Recent reports show that the infamous Lampion malware is being distributed much more frequently lately, with cybercriminals abusing WeTransfer as an integral element of their insidious phishing campaigns.

A legitimate service designed for file sharing, WeTransfer can be used entirely free of charge. As a result, it offers a zero-cost option to bypass security software solutions that might not raise the alarm about the URLs included in email messages.

Attack campaign unearthed by cybersecurity experts on email

In a brand-new threat campaign discovered by specialist email security company Cofense, threat operators using Lampion malware are transmitting phishing emails from enterprise accounts they have compromised that urge users to download a document regarding “Proof of Payment” via a WeTransfer.

The malicious file that victims receive is in fact a ZIP archive that contains a Virtual Basic script (or VBS for short) file that they must launch for the phishing attack to be unleashed.

Following execution, the VBS file initiates a dedicated WScript process that produces four different VBS files that feature random naming. While the first file is empty and the second one has minimal functionality, the third VBS file has a specific purpose – to launch yet another script.

Analysts based at Cofense have commented that the exact purpose of using this additional step remains unclear. However, modular execution approaches are usually preferred for the versatility they offer enabling far easier easy file-swapping activities.

The experts did find, however, that the fourth script launches an all-new WScript process that then connects to two different hardcoded URLs. This fetches two separate DLL files that are hiding inside the password-protected ZIP files. The dedicated URLs point towards Amazon AWS instances.

The set password for the ZIPs is hardcoded into the script. As a result, the archives are automatically extracted without needing any user interaction. The self-contained DLL payloads are then loaded into the device’s memory, enabling Lampion malware to be executed stealthily on any compromised systems.

Once this stage is complete, the Lampion malware starts stealing data from the device, targeting user bank accounts by retrieving injections from its command-and-control server before overlaying its login forms onto legitimate login pages. When a user enters their confidential credentials, these bogus login forms will be sent to directly to the threat operator.

Lampion malware upgraded

The trojan malware Lampion has been around for many years and dates to at least 2019. It has a history of focusing on Spanish-speaking targets predominantly and utilising compromised servers for hosting its malicious ZIP files.

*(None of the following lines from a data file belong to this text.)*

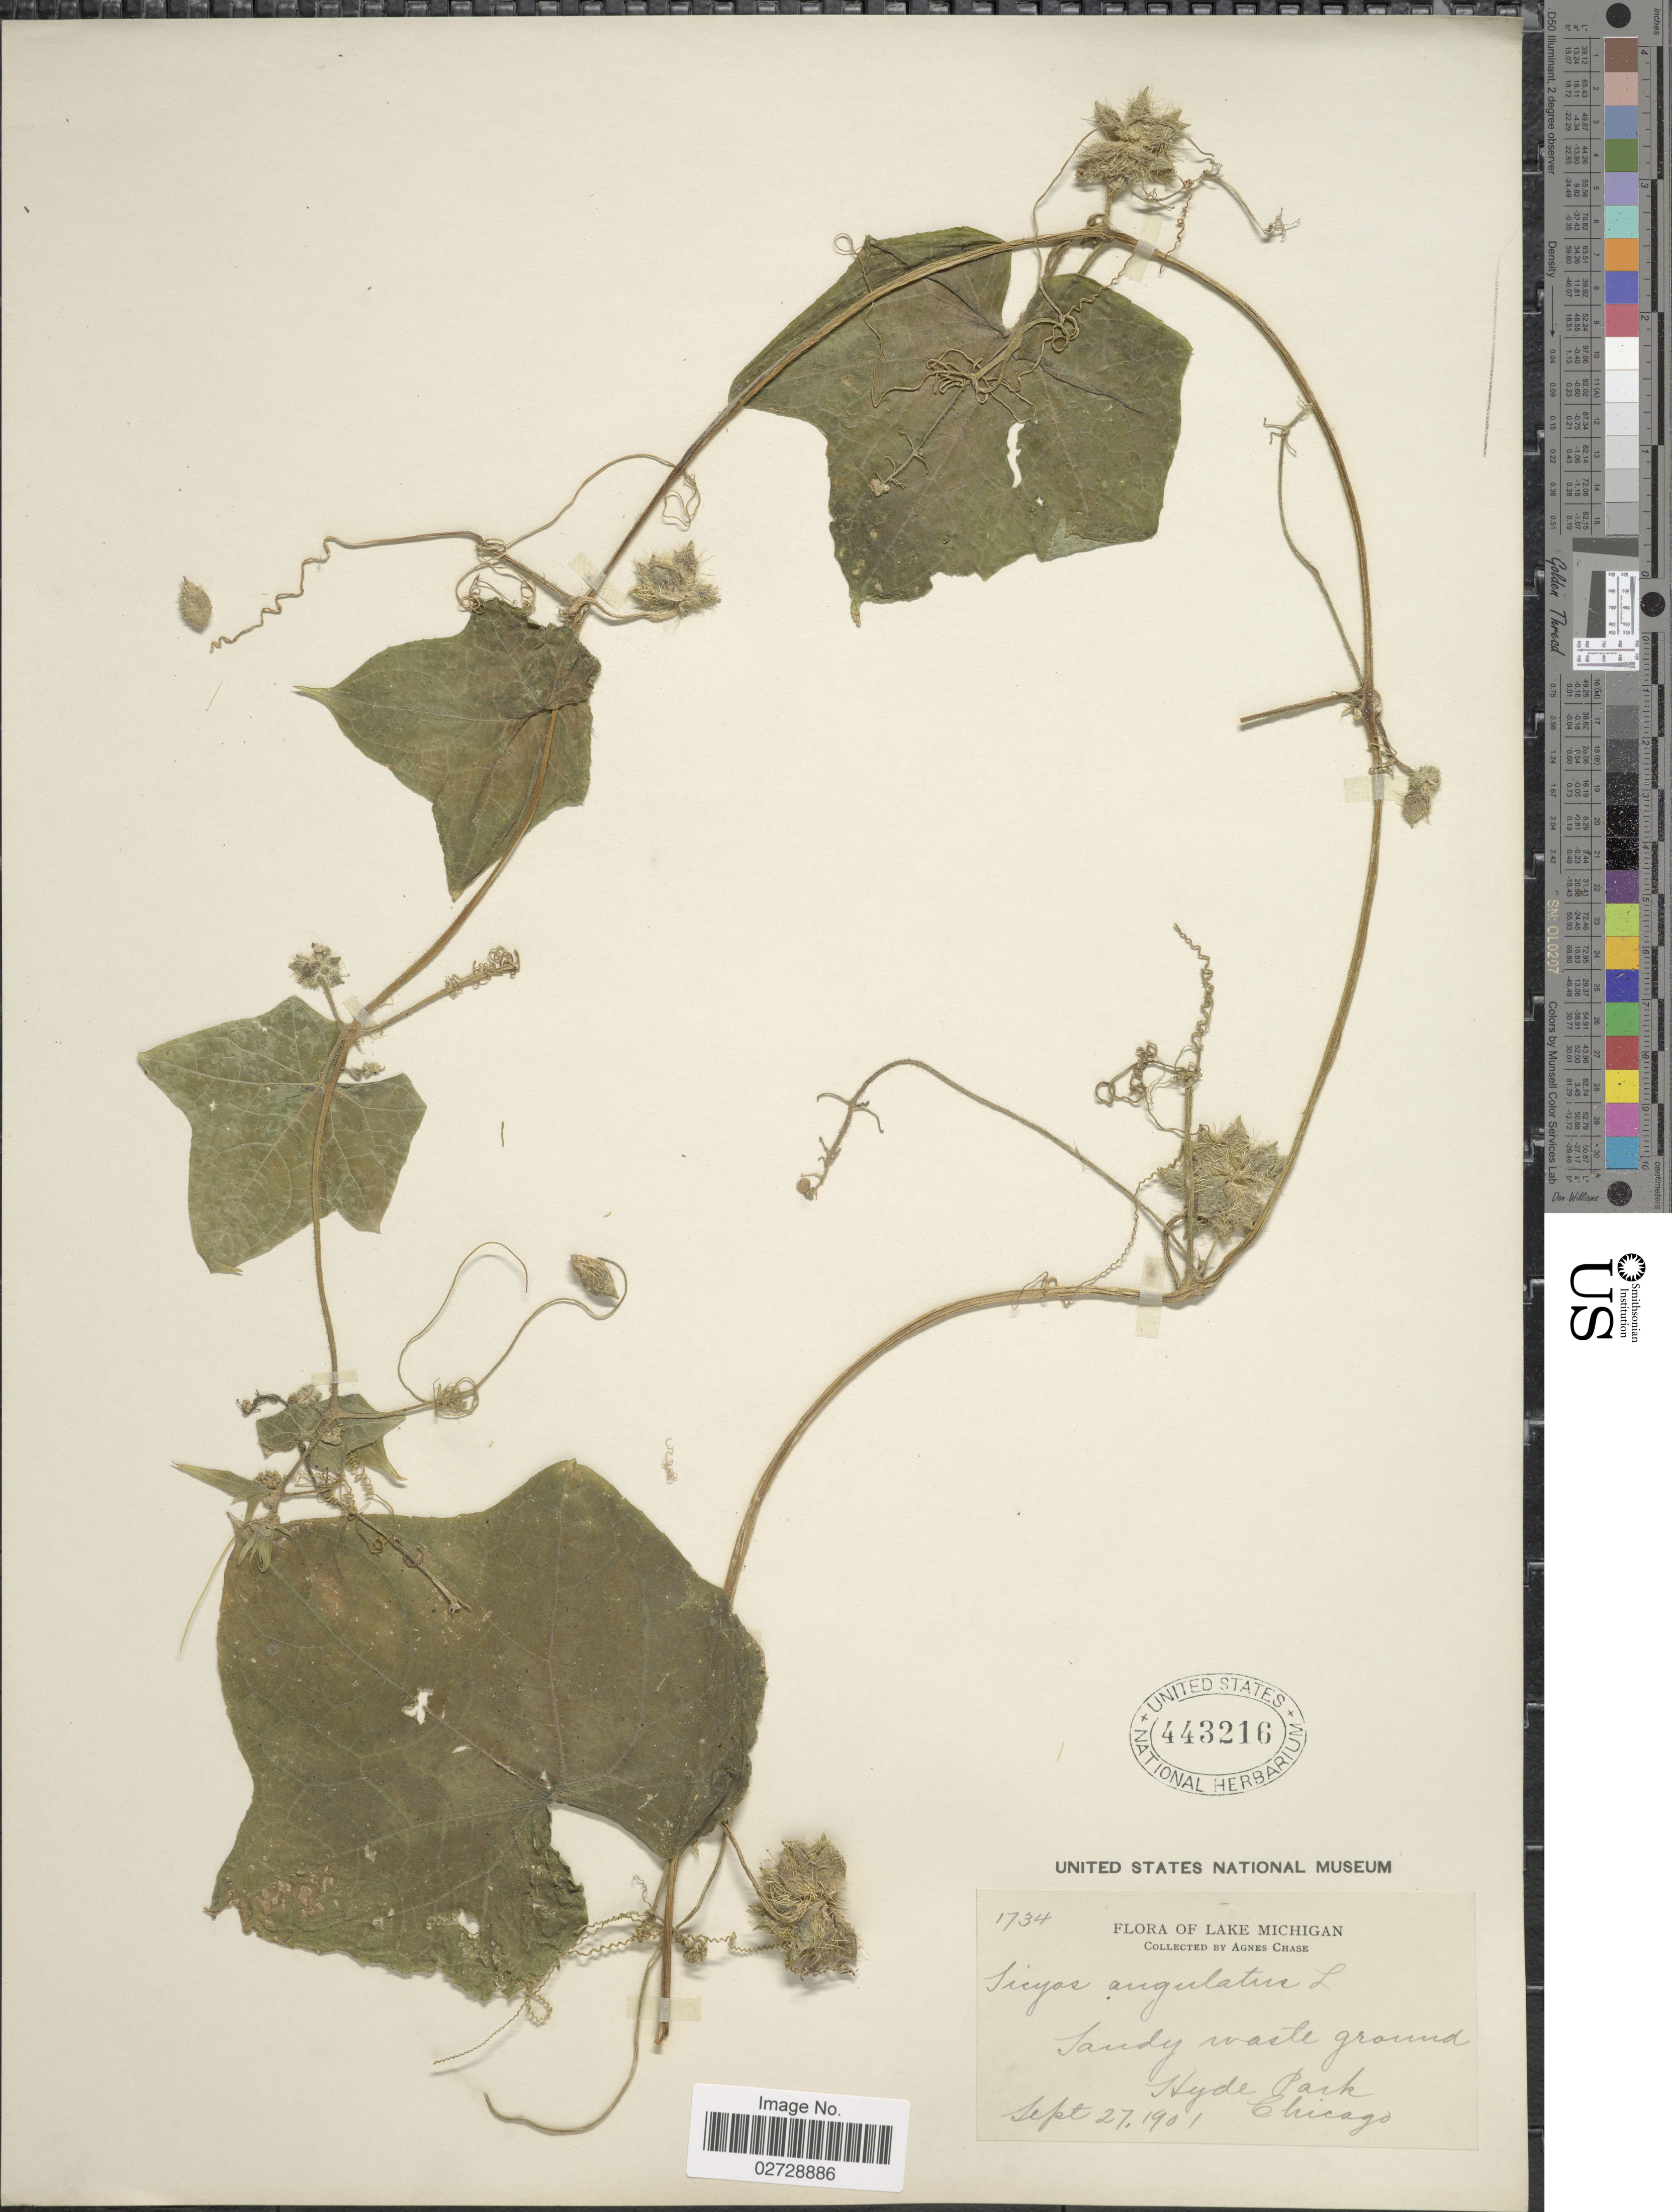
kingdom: Plantae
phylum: Tracheophyta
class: Magnoliopsida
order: Cucurbitales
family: Cucurbitaceae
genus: Sicyos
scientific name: Sicyos angulatus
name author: L.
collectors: A. Chase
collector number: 1734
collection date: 1901-09-27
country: United States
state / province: Illinois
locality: Lake Michigan. Sandy waste ground. Hyde Park. Chicago.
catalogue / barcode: US 443216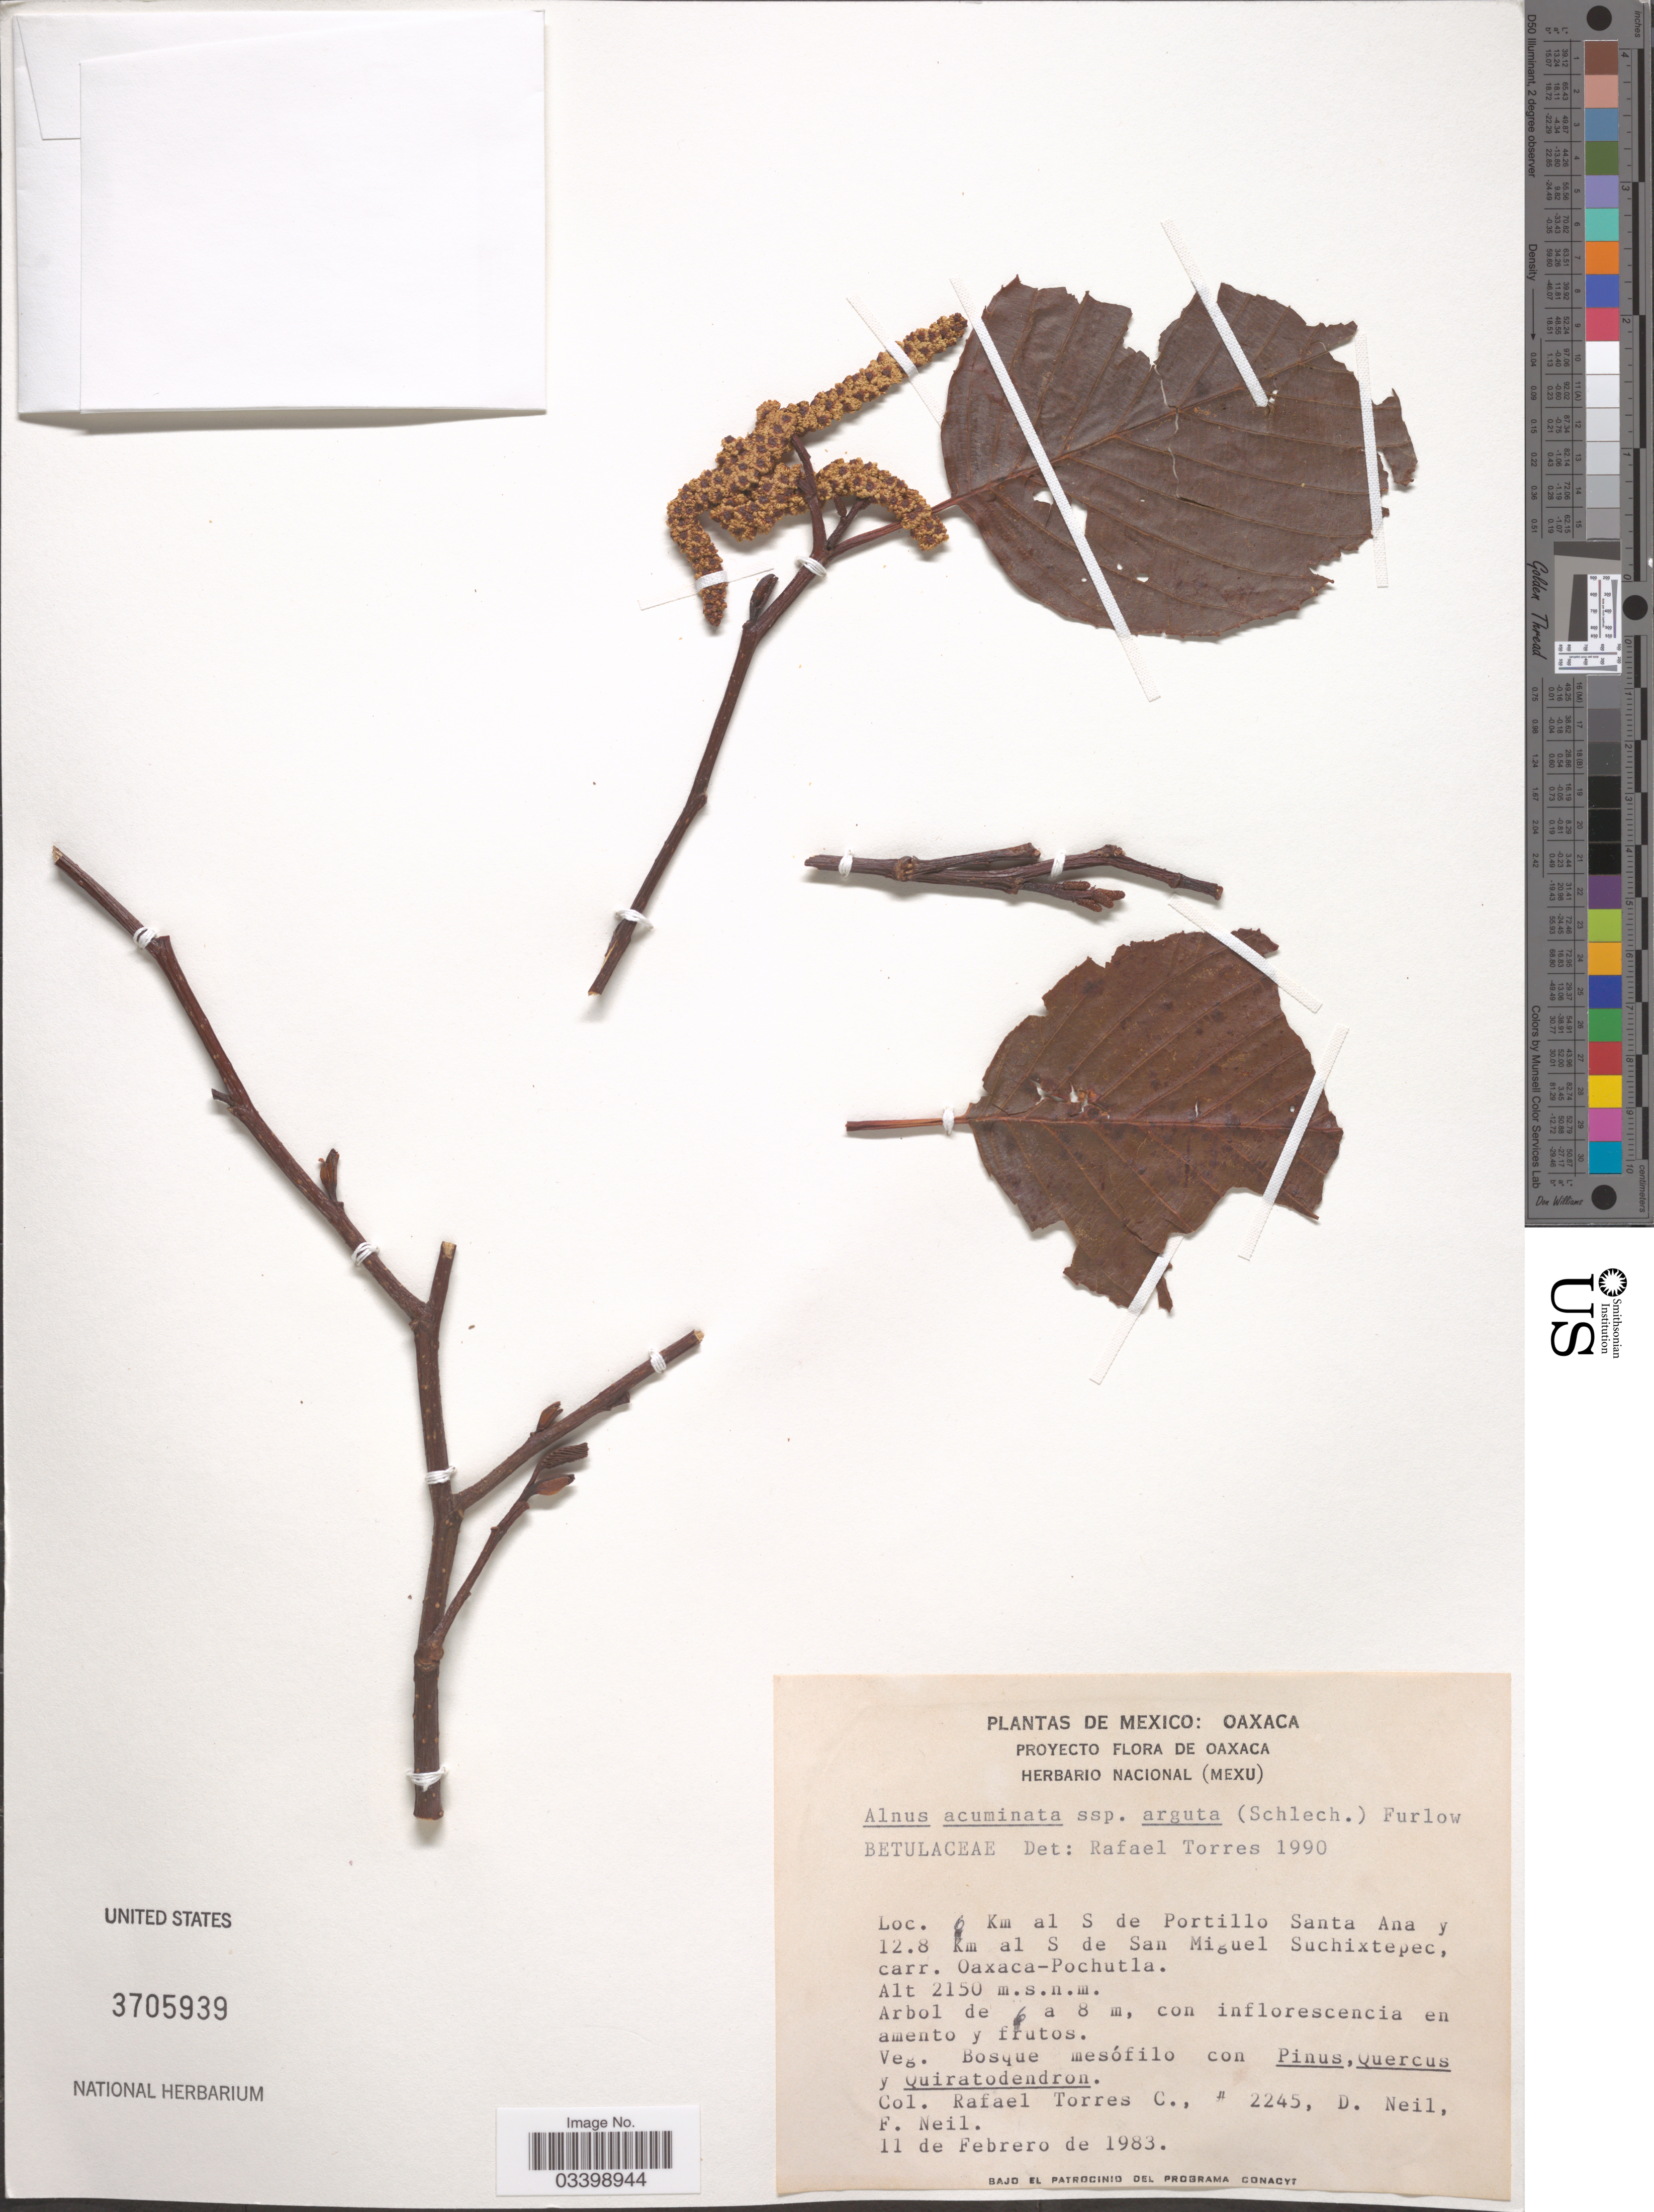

Last year, Lampion was observed abusing cloud services for its malware hosting for the first time. Examples included pCloud and the popular Google Drive.

However, more recently, this year in March, Cyware documented an upswing in the trojan malware’s distribution, and identified a new hostname link to the cybercriminal LockBit and Bazaar operations.

Researchers at Cyware reported additionally that Lampion’s creators were actively attempting to make the trojan harder to analyse by adding junk code and additional obfuscation layers.